Me: Elijah! Get your mouth off of the cart!
Cashier: Oh, is he teething?
Me: Um, yeah, I think he might be, but I haven't seen any new teeth yet (Thinking to myself - She doesn't need to know that he drools all the time and that he always puts his mouth on the cart, does she? Because I think he really might be teething)
Me: Yeah, he's a sweetheart (Um, totally off subject, but I guess I needed to share)
Cashier: How old is he?
Me: Twenty-one months
Cashier: Oh, he seems small for his age
Me: Yeah, he is, but he's tall and skinny
Cashier: (trying to get Elijah's attention) Hi!
Cashier: Oh, he threw up on himself a little right there
Me: Oh, yes he did (And I wipe up Elijah's shirt for what seems like the millionth time today)
A little later...
Cashier: Bye! (As I move Elijah's arm to have him wave)
And a little later:
Another employee: Is he sleeping?!
Employee: Oh, I thought he was sleeping. That would've been so cute if he was sleeping in the cart like that.

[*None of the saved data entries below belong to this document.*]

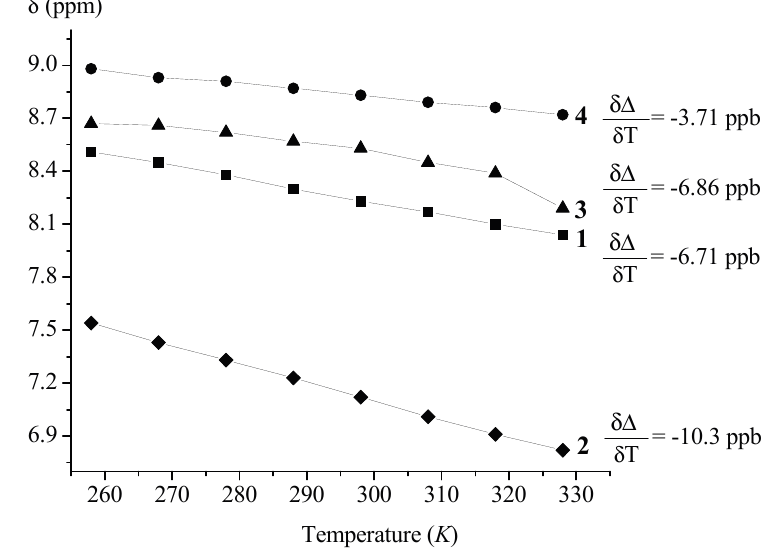
Figure 3. Temperature dependent NH in the temperature range of 258–328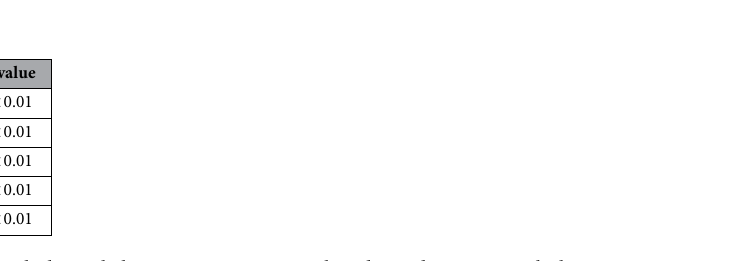
Table 2. Statistical tests of morphological characters. ANOVA on basidia and spore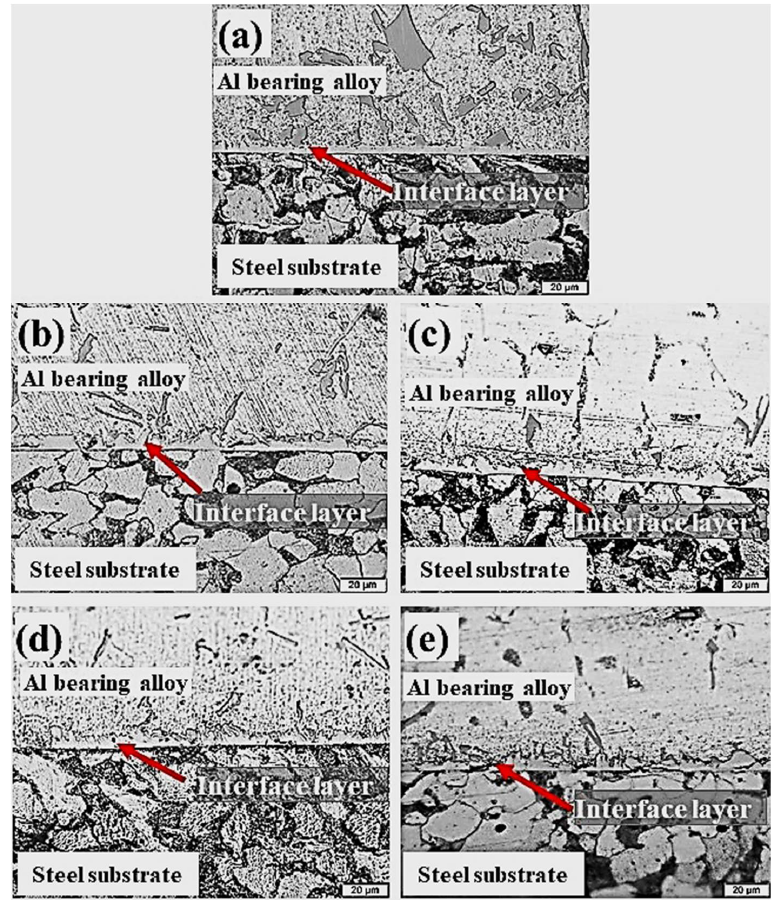
Figure 7. Cross-section microstructures of aluminum/steel bimetal with substrate pre-tinning using different interlayer composition: pure tin (S1) ( a ), tin with 0.25 wt.% ( b ), 0.50 wt.% ( c ) 1.00 wt.% ( d ), and 1.50 wt.% ( e ) (S2–S5) alumina nanoparticles,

Going out in public can be difficult sometimes when you're a parent to a child with "special" needs. For one thing, you're going to see other kids your child's age who do things that your child cannot (yet) do and at times it cuts right through to your heart. It shoves any denial you may be harboring into your face and makes you confront it. "Look Lisa!" it says, "He's delayed! Look at what that five month old is doing! Look! Look! He can't do that!" Now, most of the time this is okay and you can smile at all the babies and their amazing development. But, on your bad days, an outing can make you want to crawl into a cave and cry.
The other thing you encounter is unsolicited comments, like the ones I wrote above. The ladies I talked to today were nothing but pleasant and I enjoyed talking to them, but their comments showed me that people are starting to notice that Elijah is different from his peers - and I realize it's only going to become more obvious as time passes.

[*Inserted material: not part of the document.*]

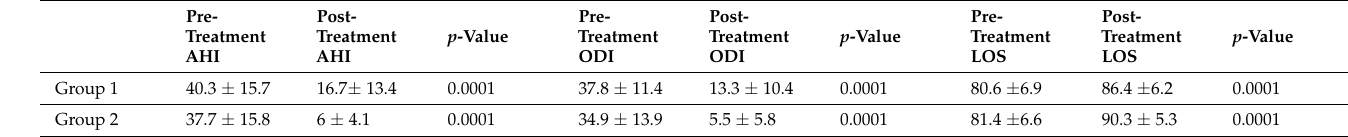
Table 3. Statistical difference between pre- and post-treatment sleep apnea respiratory outcomes.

I think if I had a nickel for every time someone asked me if Elijah was sleeping, I'd have about five dollars. (Ha!) Going to a store is really overstimulating to Elijah. The florescent lights, the influx of activity, and all the people make it difficult for him to focus or see anything. Imagine looking at a busy wallpaper and trying to focus on something complex in front of it - that's kind of what it's like for Elijah. He hangs his head, he avoids eye contact...and people assume that the little man is sleeping or tired.
People also assume that Elijah is younger than he is. He looks smaller because his head is small and he doesn't interact like most twenty-one-month-old children. They assume that he's younger and don't realize that he has special needs. It's when they start asking questions that they start to wonder.
No one gives you a instruction manual on this. Sometimes telling strangers that your child has cerebral palsy is really hard, because pain is in those words. This is something I don't think the general population understands - it sometimes hurts to admit that your child has a disabiltiy -even if you've come to terms with it and even if it's obvious to those around you. You want people to notice what is awesome about your child, not the things in which our society deems as "special." Often, strangers don't get to see Elijah's smile or hear his infectious laugh and they have no idea the battle he has fought in this life thus far.
I'm learning. At times, I hear myself talk to people with ease. I explain that our little guy has cerebral palsy and I can hardly believe that I'm really saying that. I want to be able to answer any questions about our little guy with honesty, positivity, and grace. I know it's going to take practice. But sometimes I want to be just another mom out with her son on an errand. Is that too much to ask?